- The paper introduces a Rao-Blackwellized PSAEM algorithm that employs particle filtering and MCMC for effective identification of JMLMs.
- The algorithm leverages the conditionally linear Gaussian structure and Kalman filters to reduce computational complexity.
- Numerical experiments demonstrate faster convergence and higher accuracy compared to traditional methods in single- and multi-dimensional systems.
Identification of Jump Markov Linear Models Using Particle Filters
This essay provides a detailed examination of the techniques employed for the identification of Jump Markov Linear Models (JMLMs) using particle filters, as presented in the arXiv paper "Identification of jump Markov linear models using particle filters". The focus is on the implementation of an Expectation Maximization (EM) algorithm augmented by advanced sampling methods to achieve maximum likelihood estimates for the parameters of these models.
Introduction to Jump Markov Linear Models
JMLMs consist of multiple linear state-space models and a discrete state representing the jumps between them.
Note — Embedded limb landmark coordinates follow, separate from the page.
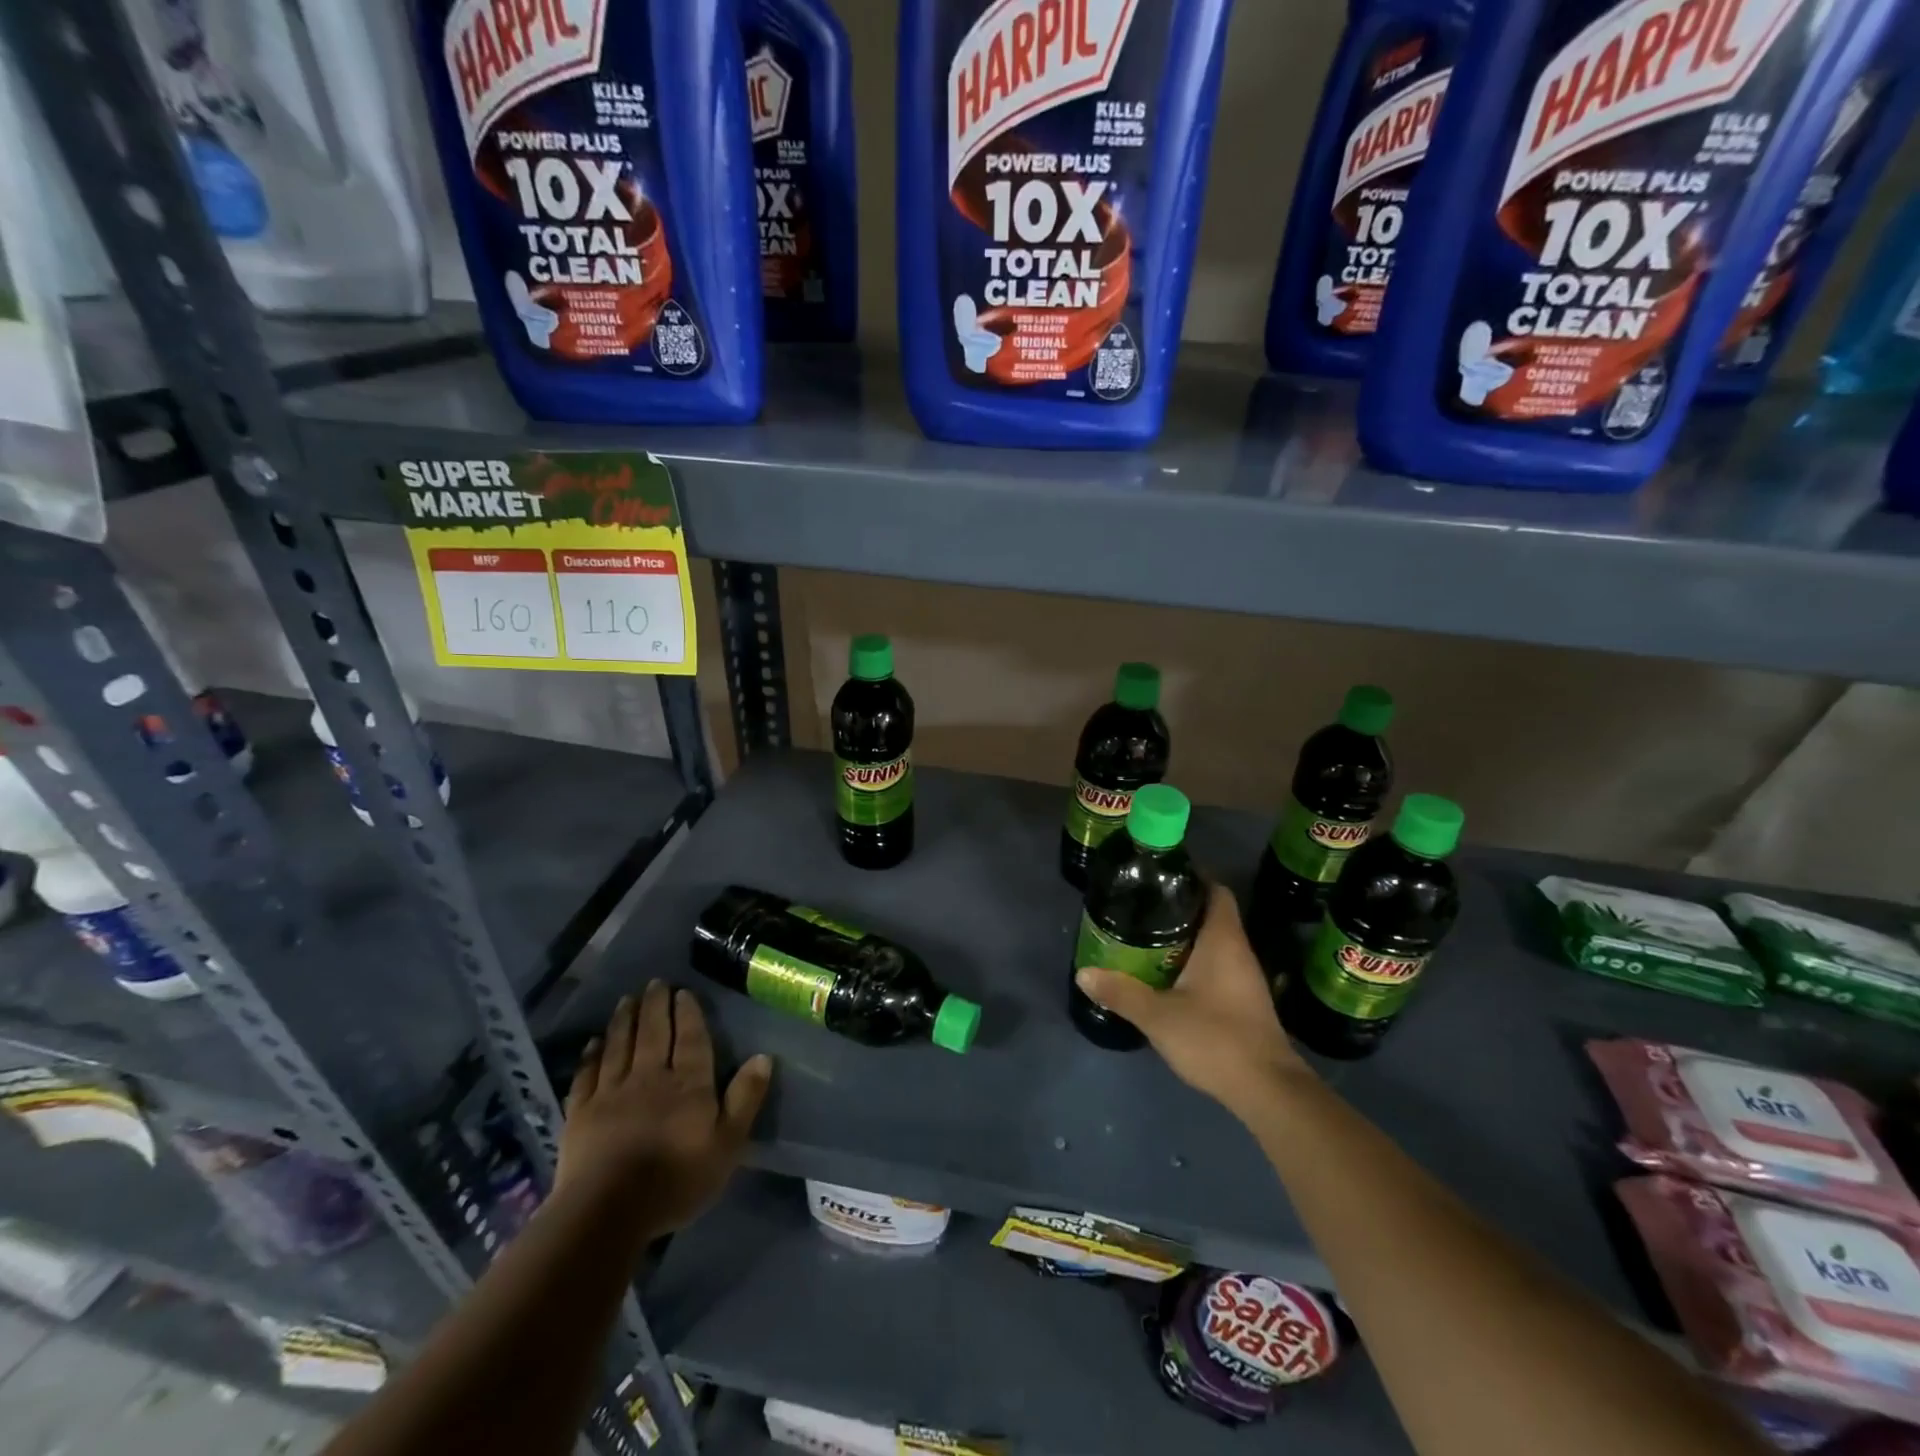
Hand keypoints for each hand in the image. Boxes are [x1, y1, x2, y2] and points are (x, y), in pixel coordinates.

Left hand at [555, 981, 771, 1235]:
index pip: (690, 1038)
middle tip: (655, 983)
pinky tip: (593, 1043)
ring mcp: (611, 1093)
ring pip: (620, 1046)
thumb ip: (745, 1098)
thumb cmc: (676, 1179)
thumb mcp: (728, 1144)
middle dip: (655, 1006)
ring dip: (624, 1020)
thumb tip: (764, 1057)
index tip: (683, 992)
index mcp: (688, 1083)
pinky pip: (587, 1075)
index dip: (687, 1013)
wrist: (607, 1212)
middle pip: (653, 1033)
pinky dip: (591, 1055)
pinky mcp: (580, 1114)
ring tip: (627, 999)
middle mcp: (649, 1077)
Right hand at [1075, 883, 1309, 1119]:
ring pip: (1213, 942)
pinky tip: (1166, 974)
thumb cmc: (1216, 1039)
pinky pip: (1216, 965)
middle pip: (1211, 914)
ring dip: (1184, 936)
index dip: (1192, 877)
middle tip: (1141, 905)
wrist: (1268, 1090)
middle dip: (1178, 907)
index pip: (1215, 890)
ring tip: (1145, 935)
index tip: (1160, 875)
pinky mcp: (1244, 1000)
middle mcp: (1238, 950)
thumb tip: (1083, 973)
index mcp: (1223, 940)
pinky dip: (1193, 961)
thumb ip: (1121, 993)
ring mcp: (1244, 977)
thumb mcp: (1159, 1015)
The primary challenge is identifying these models without a closed-form solution for the unknown jump sequence. The paper proposes an EM-based algorithm that leverages Particle Filters (PFs) and Markov Chain Monte Carlo (MCMC) methods to address the nonlinear state smoothing problem inherent in the EM framework. This approach efficiently exploits the conditionally linear Gaussian substructure of the model.
The Expectation Maximization Framework
The EM algorithm iteratively maximizes the likelihood by alternating between an expectation step (E-step) and a maximization step (M-step). For JMLMs, the state x1:T​ is latent, while y1:T​ is observed. The key challenge is approximating the intractable Q(θ,θ′) function. Sequential Monte Carlo (SMC) methods, such as the Particle Smoothing EM (PSEM), provide a framework for approximating this function. However, the paper extends this framework using a stochastic approximation approach, resulting in the Particle Stochastic Approximation EM (PSAEM) method.
Figure 1: Numerical example 1. Mean (lines) and 0.5 standard deviation (fields) H2​ error for 7 runs of the RB-PSAEM using N=3 particles (black), PSAEM using N=20 particles (blue), and PSEM using N=100 particles and M=20 backward trajectories (red).
Monte Carlo Methods for Smoothing
Monte Carlo methods, specifically MCMC, are employed to address the smoothing of JMLMs. The Rao-Blackwellized approach exploits conditional linear Gaussian models to streamline computation. By decoupling the estimation of s1:T​ from z1:T​, the algorithm uses Kalman filters for the Gaussian segments and MCMC for the discrete state transitions. This leads to computational efficiency and improved convergence properties.
Implementation of Algorithm
The paper's primary contribution is the development of a Rao-Blackwellized PSAEM algorithm. The computational complexity is linear concerning both time steps T and particle count N. Key steps include:
- Initialization of parameters and state sequences.
- Running the particle filter with ancestor sampling to generate state trajectories.
- Updating the sufficient statistics for parameter estimation.
- Iterative maximization using stochastic approximation to refine model parameters.
Numerical Experiments
The paper validates the proposed algorithm through simulations on both single-dimensional and multi-dimensional systems. The results demonstrate superior performance compared to previous methods in terms of convergence speed and estimate accuracy.

Figure 2: Mean H2​ error for each mode in a multi-dimensional system.
Conclusion
The development of an EM-based algorithm for JMLMs using particle filters presents a robust framework for parameter estimation in models characterized by discrete jumps. By leveraging Rao-Blackwellization and modern Monte Carlo techniques, the proposed method achieves efficient and accurate model identification. Future work may explore extending these methodologies to broader classes of hybrid systems and investigating their applicability in more diverse domains.